Wendy Myers-Meyer became enchanted with silver work when she was introduced to it in her high school art class in Goshen. Years later, after raising her family, Wendy earned a BFA in Jewelry Design & Metalsmithing from IU Bloomington. She had the fantastic opportunity to study under the legacy of Alma Eikerman, an American metalsmith, silversmith and jewelry designer who was instrumental in building the metals program at Indiana University, known to be one of the best in the country.

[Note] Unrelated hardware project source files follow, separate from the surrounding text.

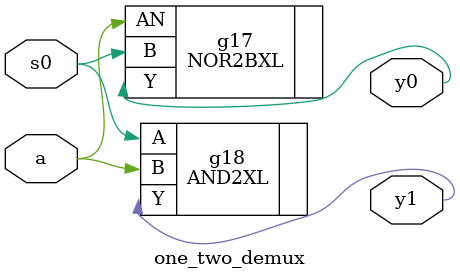
<source format=v>


// Verification Directory fv/one_two_demux 

module one_two_demux(y0, y1, a, s0);
  input a, s0;
  output y0, y1;
  wire a, s0;
  wire y0, y1;
  NOR2BXL g17(.AN (a), .B (s0), .Y (y0));
  AND2XL g18(.A (s0), .B (a), .Y (y1));
endmodule


</source>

“I find color exciting and inspiring. I have been drawn to the work of Vincent Van Gogh nearly all my life, especially his painting, ‘Starry Night’,” says Wendy. “ I am intrigued by the undulating motion in this particular work.”
Less is more is her guiding aesthetic. Clean lines and a selective color palette that expresses motion, movement and flow characterize Wendy’s jewelry designs and are part of her distinctive style.

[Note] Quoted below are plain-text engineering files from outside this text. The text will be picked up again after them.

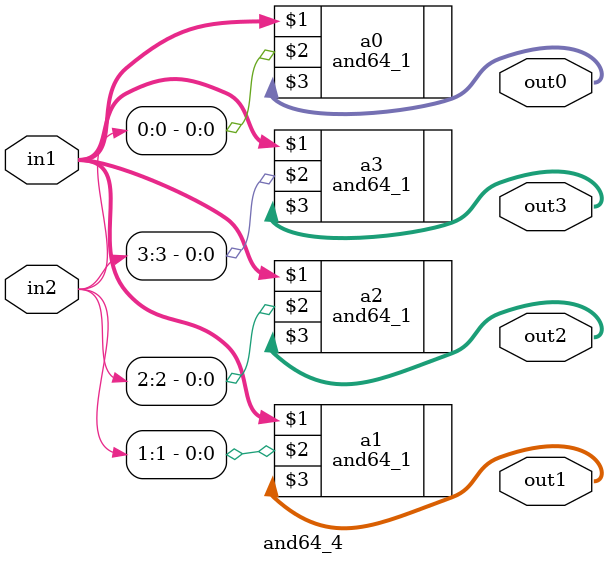
<source format=v>
`include"and64_1.v"
module and64_4(
	input [63:0] in1,
	input [3:0] in2,
	output [63:0] out0,
	output [63:0] out1,
	output [63:0] out2,
	output [63:0] out3
	
);
	and64_1 a0(
		in1[63:0], 
		in2[0], 
		out0[63:0]
		);
	and64_1 a1(
		in1[63:0], 
		in2[1], 
		out1[63:0]
		);
	and64_1 a2(
		in1[63:0], 
		in2[2], 
		out2[63:0]
		);
	and64_1 a3(
		in1[63:0], 
		in2[3], 
		out3[63:0]
		);
endmodule


</source>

She creates with cloisonné, an enameling technique that is an ancient art dating back to the Byzantine era; it is primarily known today from Chinese and Japanese examples. Wendy’s handcrafted pieces begin with metal sheets and wire. Her work evolves using fine silver, jeweler’s copper, brass, enamel, acid etching and forging, as well as jeweler’s saws and files to add personality and quality, all while bending the cloisonné wires to create a line drawing.
Traditionally, each enclosure formed by these wires holds a single enamel color. The enamels, which vary from opaque to transparent, are grains of glass colored with metal oxides that can be mixed and layered, producing special effects. Each layer of enamel is then fired in a kiln, fusing the powdered glass and holding the wires in place. Additional layers are added in the same way and fired after each layer. Finally, Wendy polishes the completed enamel work with an alundum stone, then fires it one last time, to create a smooth, soft shine.
Silver work enchanted her. Now Wendy’s designs enchant her collectors.